De outra feita, me chama a atenção, ao longo desse ano pandêmico, o esgotamento de alguns tipos de discurso. Fato é que a realidade mostra e impõe limites. Os jargões repetidos à exaustão, tais como, “eficiência”, utilização dos mais modernos “toolkits”, criação de uma “plataforma integradora”, “app matador” e outros pérolas consagradas mostraram-se falácias. Problemas sociais complexos não se resolvem prosaicamente. A barreira ou – a nova fronteira da realidade – estará e continuará flutuando, no espaço incerto do “não sei”, até ser verdadeiramente compreendida. Para tal, é necessário um grande exercício de humildade e sensatez, bem como sólido investimento em pesquisa e ciência.

Uma parte considerável do motor produtivo do país, especialmente, o varejo físico e setor de serviços foi colocado contra a parede, com a atribuição de uma responsabilidade que não está ao seu alcance resolver. Foi dada a estes a tarefa – contraditória – de continuar existindo, sem poder estar em atividade. Algo irreconciliável e impossível, no curto prazo, para a imensa maioria dos estabelecimentos comerciais do país.

A pandemia é o maior teste de empatia que poderia se abater sobre a civilização humana. A pandemia vitimou, até o momento, quase dois milhões e setecentos mil seres humanos. Um número impressionante, mas, percentual e estatisticamente, (ainda) ínfimo quando comparado aos quase oito bilhões de seres humanos que ocupam esse planeta. Toda vida importa e importa muito. Não há qualquer discussão sobre isso. Contudo, o temor parece estar mais vinculado à falta de leitos de UTI do que a perda de vidas. A dúvida é grande: seremos capazes, e estaremos dispostos, a criar uma nova dinâmica de convivência para atender essas necessidade de cuidado e atenção com o outro? Essa é uma escolha que somente seres humanos podem fazer.

Algumas alternativas começam a aparecer. Certidões e passaportes de imunidade, horários exclusivos para população em maior risco e monitoramento eletrônico individual. Todas essas, são soluções que trabalham no sintoma e deixam a causa de lado. Trazem, em si, o risco de gerar exclusão. Criar uma economia de segurança e de baixo contato e que, ainda, seja inclusiva, demanda um grande esforço e modificação de padrões culturais.

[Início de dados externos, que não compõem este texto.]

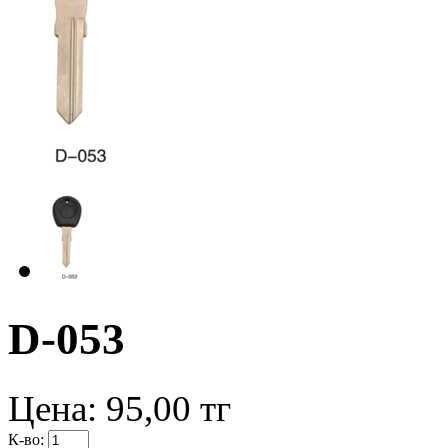
D-053
Цена:
95,00
тг
К-во: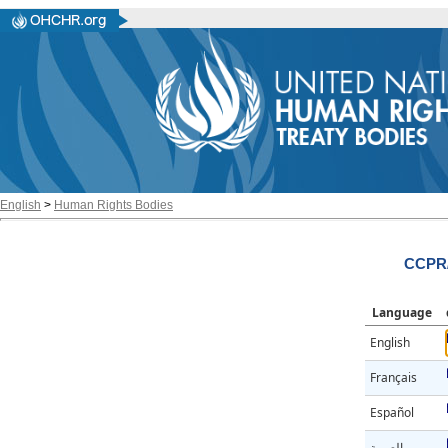
English
>
Human Rights Bodies
CCPR/
Language
English
Français
Español
العربية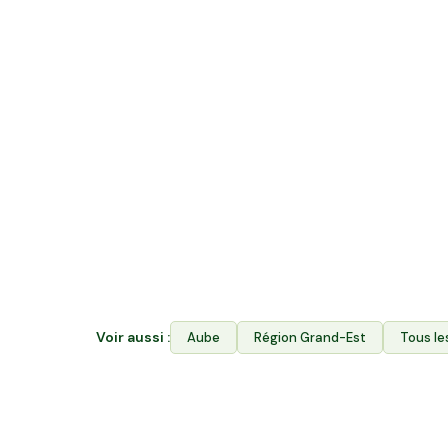
Quelle différence entre acheter en v
rejoindre Hectarea ?
La vente directe vous permet d'acheter les p
Hectarea combine les deux : vous financez le
producteurs de Pont-Sainte-Marie ET vous a
l'Espace Avantages. Votre épargne soutient 
locale et garantit aux producteurs l'accès à l
Voir aussi :
Aube
Région
Grand-Est
Tous le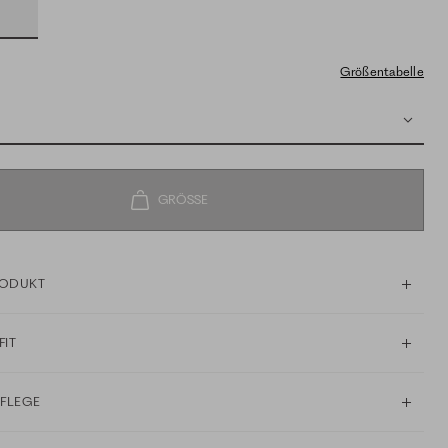
Größentabelle
RODUKT
FIT
PFLEGE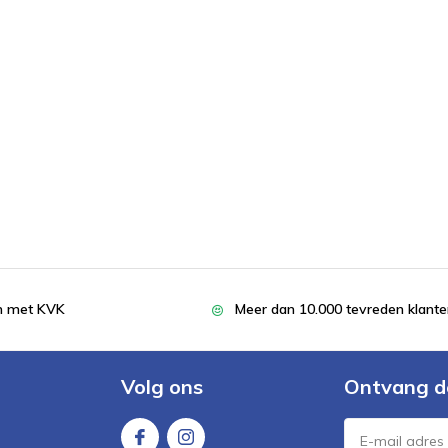
en met KVK
Meer dan 10.000 tevreden klant
Volg ons
Ontvang d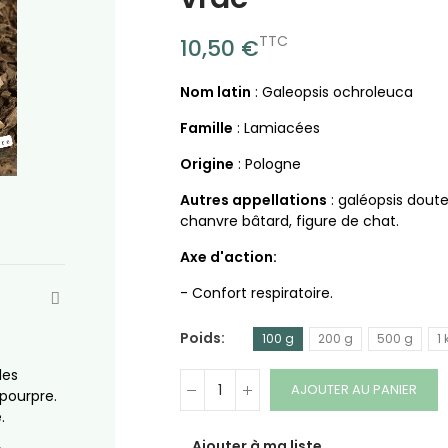
TTC
10,50 €
Nom latin
: Galeopsis ochroleuca
Famille
: Lamiacées
Origine
: Pologne
Autres appellations
: galéopsis doute
chanvre bâtard, figure de chat.
Axe d'action:
- Confort respiratoire.
Poids
100 g
200 g
500 g
1 
les
AJOUTER AU PANIER
 pourpre.
.
Ajouter à ma liste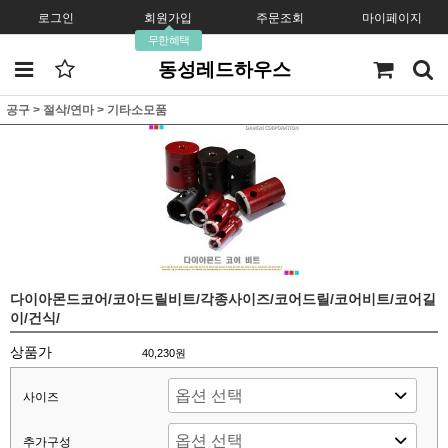
로그인
회원가입
주문조회
마이페이지
무한혜택
동성레드하우스
공구
>
절삭/연마
>
기타소모품
다이아몬드코어/코아드릴비트/각종사이즈/코어드릴/코어비트/코어길
이/건식/
상품가
40,230원
사이즈
추가구성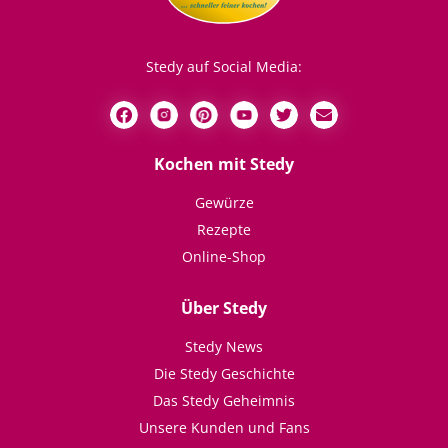
Stedy auf Social Media:
Kochen mit Stedy
Gewürze
Rezepte
Online-Shop
Über Stedy
Stedy News
Die Stedy Geschichte
Das Stedy Geheimnis
Unsere Kunden und Fans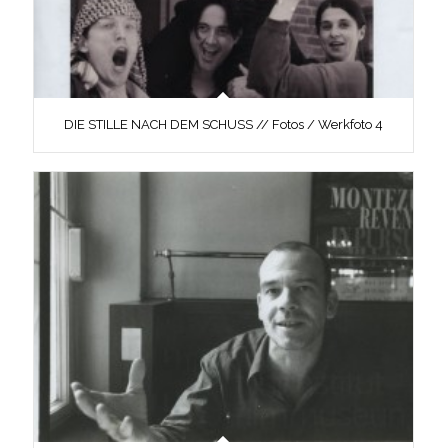
DIE STILLE NACH DEM SCHUSS // Fotos / Werkfoto 4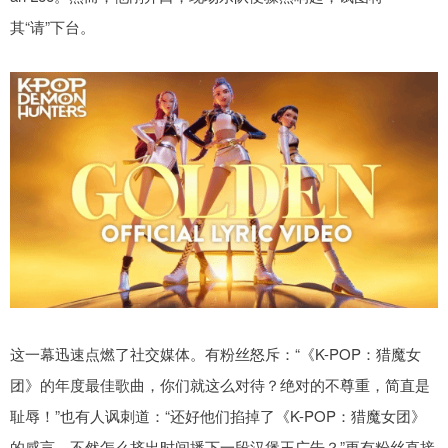
其“请”下台。
这一幕迅速点燃了社交媒体。有粉丝怒斥：“《K-POP：猎魔女
团》的年度最佳歌曲，你们就这么对待？绝对的不尊重，简直是
耻辱！”也有人讽刺道：“还好他们掐掉了《K-POP：猎魔女团》
的感言，不然怎么挤出时间播下一段汉堡王广告？”更有粉丝直接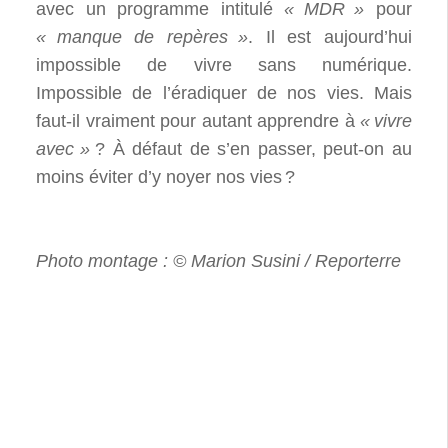
avec un programme intitulé
«
MDR
»
pour
«
manque de repères
»
. Il est aujourd’hui
impossible de vivre sans numérique.
Impossible de l’éradiquer de nos vies. Mais
faut-il vraiment pour autant apprendre à
«
vivre
avec
»
? À défaut de s’en passer, peut-on au
moins éviter d’y noyer nos vies
?
Photo montage : © Marion Susini / Reporterre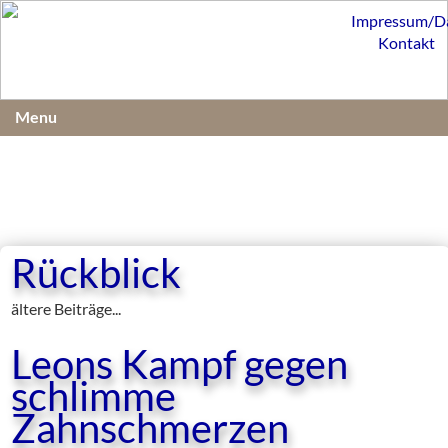
Impressum/D
Kontakt
Menu
Rückblick
ältere Beiträge...
Leons Kampf gegen
schlimme
Zahnschmerzen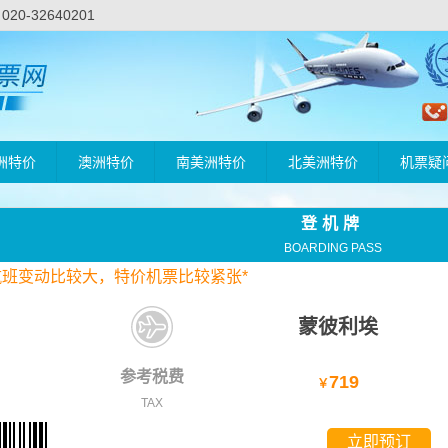
-32640201
洲特价
澳洲特价
南美洲特价
北美洲特价
机票疑
登机牌
BOARDING PASS
航班变动比较大，
特价
机票比较紧张*
蒙彼利埃
参考税费
719
￥
TAX
立即预订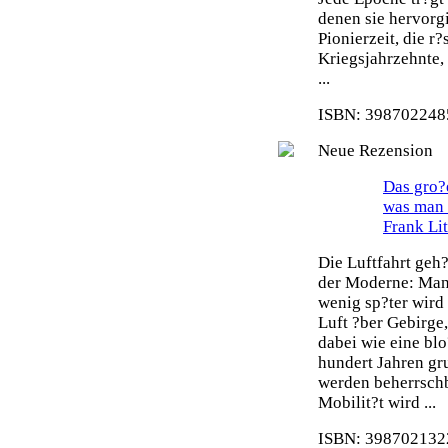
denen sie hervorg
Pionierzeit, die r
Kriegsjahrzehnte,
...
ISBN: 3987022485
Neue Rezension
Das gro?e
was man 
Frank Li
Die Luftfahrt geh
der Moderne: Man 
wenig sp?ter wird
Luft ?ber Gebirge
dabei wie eine blo
hundert Jahren gr
werden beherrsch
Mobilit?t wird ...
ISBN: 3987021322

Do mesmo modo, no campo das decisões políticas, todas elas, reconhecidamente, tomadas sob grande incerteza, fazem questionar: seremos capazes de perceber que os interesses econômicos e de saúde são absolutamente convergentes e, em nada, divergentes? A saúde é um ativo estruturante. Parece ser bastante claro que o Executivo federal subestimou o alcance, a duração e a gravidade da pandemia. Dito de outra forma, ter algum plano é sempre melhor do que não ter nenhum.

Não se pode deixar de mencionar que a população foi surpreendida pelas idas e vindas da maré pandêmica. O apocalipse previsto para maio e junho de 2020 não aconteceu e gerou, em lugar de alívio, descrença. Consequentemente, surgiu o anseio generalizado e, bastante compreensível, de “decretar” o fim social da pandemia, a despeito de não existir um final médico e científico, que demanda um remédio eficaz ou vacinação da maioria da população.

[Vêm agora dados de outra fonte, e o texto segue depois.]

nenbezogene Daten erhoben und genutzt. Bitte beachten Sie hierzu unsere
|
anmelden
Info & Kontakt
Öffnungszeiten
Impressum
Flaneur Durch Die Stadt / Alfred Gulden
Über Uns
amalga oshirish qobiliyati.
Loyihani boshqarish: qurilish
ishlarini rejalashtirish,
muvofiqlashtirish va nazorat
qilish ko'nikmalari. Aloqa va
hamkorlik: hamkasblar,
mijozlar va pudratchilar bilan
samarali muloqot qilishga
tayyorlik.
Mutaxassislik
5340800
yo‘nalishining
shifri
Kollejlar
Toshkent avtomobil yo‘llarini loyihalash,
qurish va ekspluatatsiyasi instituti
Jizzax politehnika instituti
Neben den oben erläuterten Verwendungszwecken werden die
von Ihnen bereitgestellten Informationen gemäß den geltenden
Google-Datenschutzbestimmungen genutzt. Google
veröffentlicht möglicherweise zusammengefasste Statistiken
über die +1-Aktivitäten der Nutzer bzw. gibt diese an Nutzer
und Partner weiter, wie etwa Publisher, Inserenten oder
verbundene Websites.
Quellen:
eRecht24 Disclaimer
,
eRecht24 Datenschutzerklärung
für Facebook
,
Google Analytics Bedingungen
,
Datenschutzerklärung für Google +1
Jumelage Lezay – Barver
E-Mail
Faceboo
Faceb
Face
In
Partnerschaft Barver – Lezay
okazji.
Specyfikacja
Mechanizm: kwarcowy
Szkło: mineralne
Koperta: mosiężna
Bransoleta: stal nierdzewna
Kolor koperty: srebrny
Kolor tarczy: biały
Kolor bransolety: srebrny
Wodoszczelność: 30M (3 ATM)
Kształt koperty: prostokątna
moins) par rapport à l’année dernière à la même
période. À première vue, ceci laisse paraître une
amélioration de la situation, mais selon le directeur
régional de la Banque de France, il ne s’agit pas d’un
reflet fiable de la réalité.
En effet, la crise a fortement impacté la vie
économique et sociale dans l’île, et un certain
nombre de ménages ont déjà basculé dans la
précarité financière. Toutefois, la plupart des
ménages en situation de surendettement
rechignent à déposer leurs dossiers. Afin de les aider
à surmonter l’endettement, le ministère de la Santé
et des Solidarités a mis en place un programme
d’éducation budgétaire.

Afinal, estamos começando a compreender o momento que enfrentamos? Os olhares polarizados e extremados continuam a existir. Mas, por outro lado, há uma ampla camada de população que vislumbra nos pontos de consenso o caminho para a continuidade e retomada da vida. Não a vida dita “normal”, aquela que existia antes de 2020. Essa não voltará. Mas a vida que podemos e precisamos ter neste novo momento.

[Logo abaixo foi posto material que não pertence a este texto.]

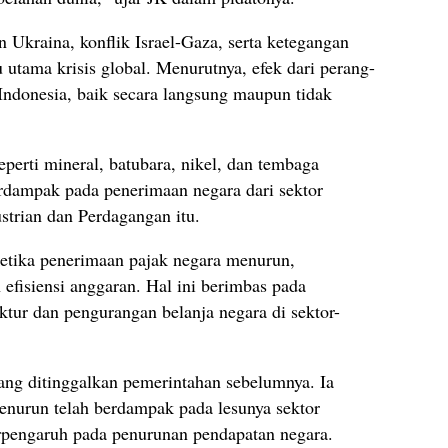
 Ukraina, konflik Israel-Gaza, serta ketegangan
u utama krisis global. Menurutnya, efek dari perang-
 Indonesia, baik secara langsung maupun tidak
perti mineral, batubara, nikel, dan tembaga
erdampak pada penerimaan negara dari sektor
strian dan Perdagangan itu.
ketika penerimaan pajak negara menurun,
efisiensi anggaran. Hal ini berimbas pada
tur dan pengurangan belanja negara di sektor-
ng ditinggalkan pemerintahan sebelumnya. Ia
enurun telah berdampak pada lesunya sektor
rpengaruh pada penurunan pendapatan negara.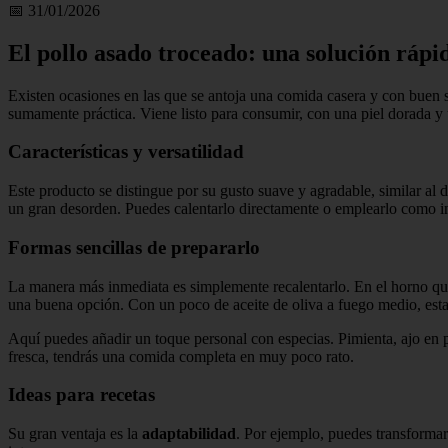
📅 31/01/2026
El pollo asado troceado: una solución rápi
Existen ocasiones en las que se antoja una comida casera y con buen s
sumamente práctica. Viene listo para consumir, con una piel dorada y 
Características y versatilidad
Este producto se distingue por su gusto suave y agradable, similar al 
un gran desorden. Puedes calentarlo directamente o emplearlo como ing
Formas sencillas de prepararlo
La manera más inmediata es simplemente recalentarlo. En el horno qued
una buena opción. Con un poco de aceite de oliva a fuego medio, esta
Aquí puedes añadir un toque personal con especias. Pimienta, ajo en 
fresca, tendrás una comida completa en muy poco rato.
Ideas para recetas
Su gran ventaja es la
adaptabilidad
. Por ejemplo, puedes transformarl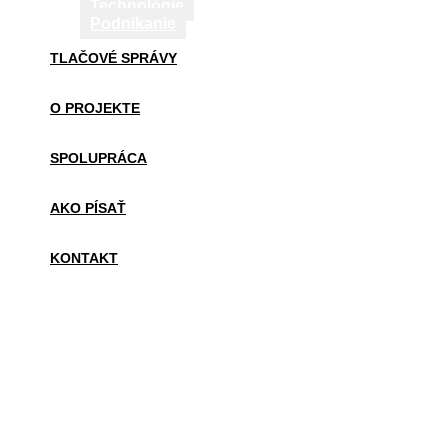
Technológie
Podnikanie
TLAČOVÉ SPRÁVY
O PROJEKTE
SPOLUPRÁCA
AKO PÍSAŤ
KONTAKT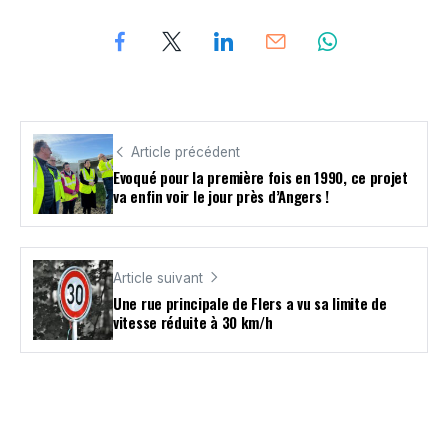
Article précédent
Evoqué pour la première fois en 1990, ce projet
va enfin voir le jour près d’Angers !
Article suivant
Une rue principale de Flers a vu sa limite de
vitesse réduite à 30 km/h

Por tudo isso, e por muitas outras coisas, uma frase de Alvin Toffler, emitida no longínquo 1983, me persegue nesses dias: “precisamos de novos conceitos”. Talvez seja isso. Os conceitos, as premissas e os modelos contemporâneos já não dão conta da realidade.

Que venham, então, novas ideias, novos projetos e novos modelos. A humanidade e as gerações presentes e futuras agradecem.